In this episode of The Landscape, Shivay Lamba from Couchbase shares how the KitOps project is helping teams deploy open-source large language models (LLMs) on Kubernetes while maintaining privacy and control. KitOps, now a CNCF sandbox project, introduces a way to package ML components like models, weights, and data using OCI-compliant artifacts, making them easier to deploy using existing container tooling. Shivay explains how the new “model kit” format allows ML projects to follow cloud-native packaging practices and how AI gateways and GPU scheduling tools like Kue are shaping secure and scalable on-prem AI infrastructure.

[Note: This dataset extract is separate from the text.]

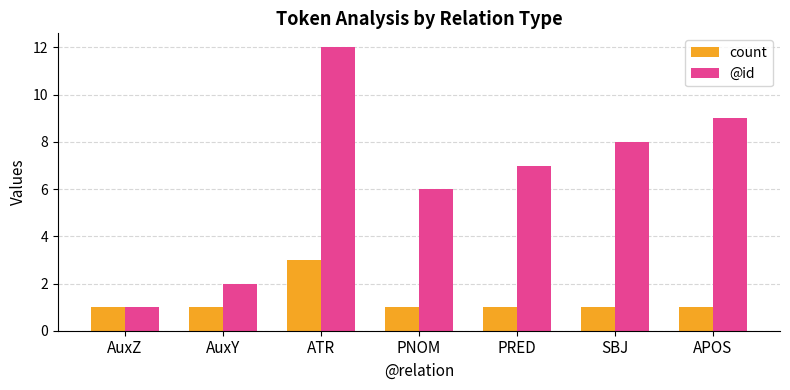

True or false: @id has a value of 11 at SBJ.

False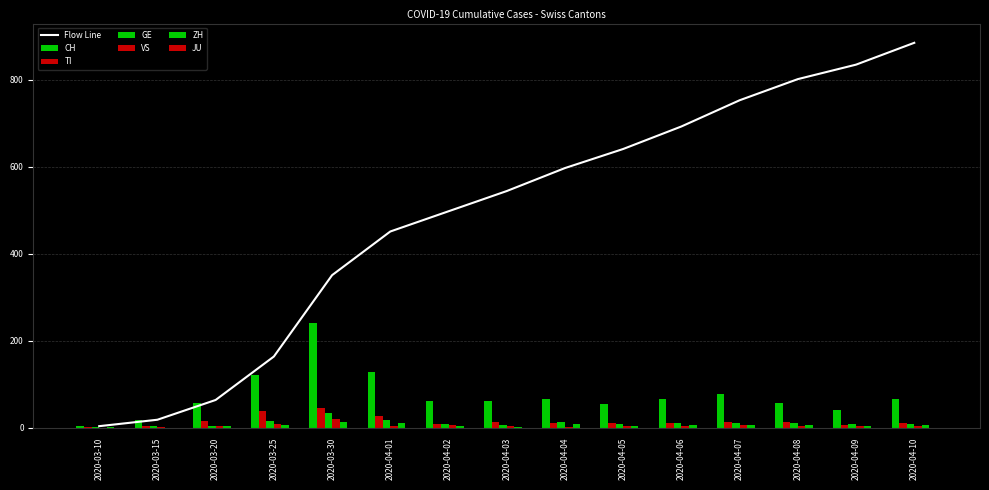

How many categories are shown in the chart?

15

What you will learn in this episode:
- KitOps simplifies ML deployments with OCI artifacts: Machine learning components can be packaged and deployed using the same workflows as container images.
- Model kit introduces a container-like format for ML stacks: Data, model weights, and parameters can be bundled for consistent deployment across environments.
- Privacy and portability are central to private LLMs: Teams can deploy AI workloads on-prem or in private clusters without exposing sensitive data.
- The ecosystem around AI gateways and GPU management is growing: Projects like Kue are addressing hardware-level scheduling challenges for AI workloads.
- KitOps is early-stage and open to contributors: Developers interested in Golang and cloud-native ML can get involved while the project is still maturing.